General / 30 September 2021

Some thoughts on the topic of "originality," after a recent conversation with a new friend.

We talked about how much pressure there is to innovate, to do something not done before, to be "original" within one's craft. And yet, when the conversation shifted toward the content we most enjoy, originality hardly seemed a thought. Curious.

It seems to me that originality hinges on unknowable metrics and impossible standards. Here's what I mean: whether something comes off as original to any given person is wholly dependent on the viewer's knowledge and experiences. What to me seems original may, to another more versed in the matter, come off as old-hat or even cliche. It's entirely subjective.

Nothing is created or expressed in a vacuum. We all create as a product of our influences, and add to the existing history of our field. Doing something that's never been done before has no inherent value, aside from fleeting novelty. And sure, there is something to be said about being overly derivative. In such a case, one seeks to pass off the work of another as their own contribution to history, without allowing the material to be translated through their own perspectives. That's no good, but is a bit tangential to the conversation at hand.

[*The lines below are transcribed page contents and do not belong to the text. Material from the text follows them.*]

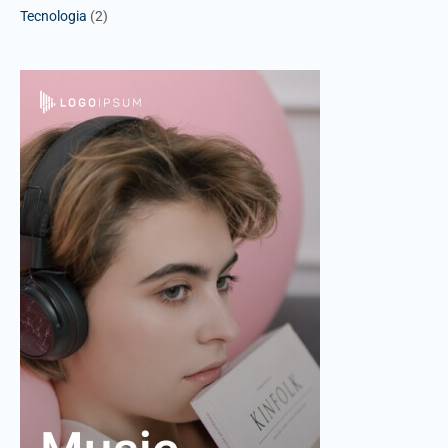
Tecnologia
(2)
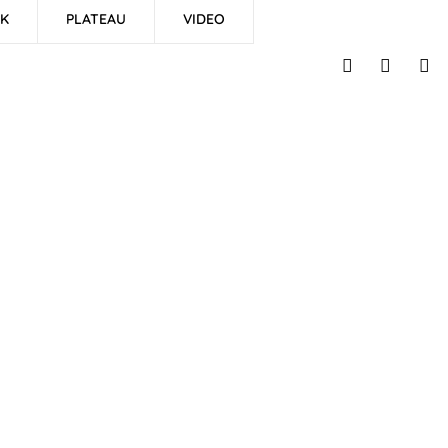
K
PLATEAU
VIDEO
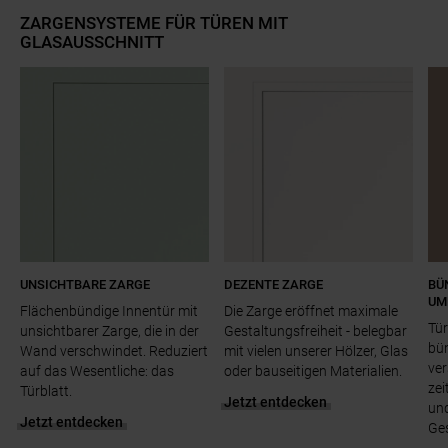
ZARGENSYSTEME FÜR TÜREN MIT
GLASAUSSCHNITT
Slider überspringen
UNSICHTBARE ZARGE
DEZENTE ZARGE
BÜ
UM
Flächenbündige Innentür mit
Die Zarge eröffnet maximale
Tür
unsichtbarer Zarge, die in der
Gestaltungsfreiheit - belegbar
bün
Wand verschwindet. Reduziert
mit vielen unserer Hölzer, Glas
ver
auf das Wesentliche: das
oder bauseitigen Materialien.
zei
Türblatt.
Jetzt entdecken
un
Jetzt entdecken
Ge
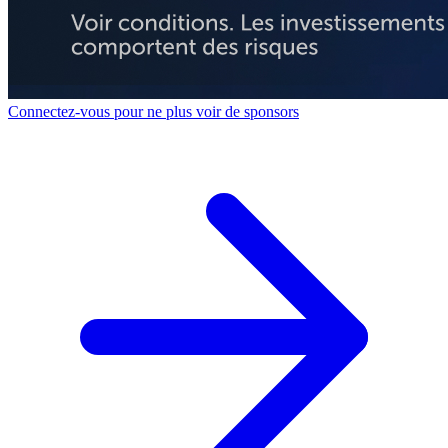
Connectez-vous pour ne plus voir de sponsors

Rather, true originality comes from something having come from your unique hand or voice. What is more individual than your experiences? There exist millions of pieces similar to those I've created, and the same goes for a million love songs, poems, woodworking projects, or loaves of ciabatta (insert your own craft too). 

The value of these things comes not in them being solely original, but in them being meaningful acts by a person who, by nature, is original—it's something you are, not something you do.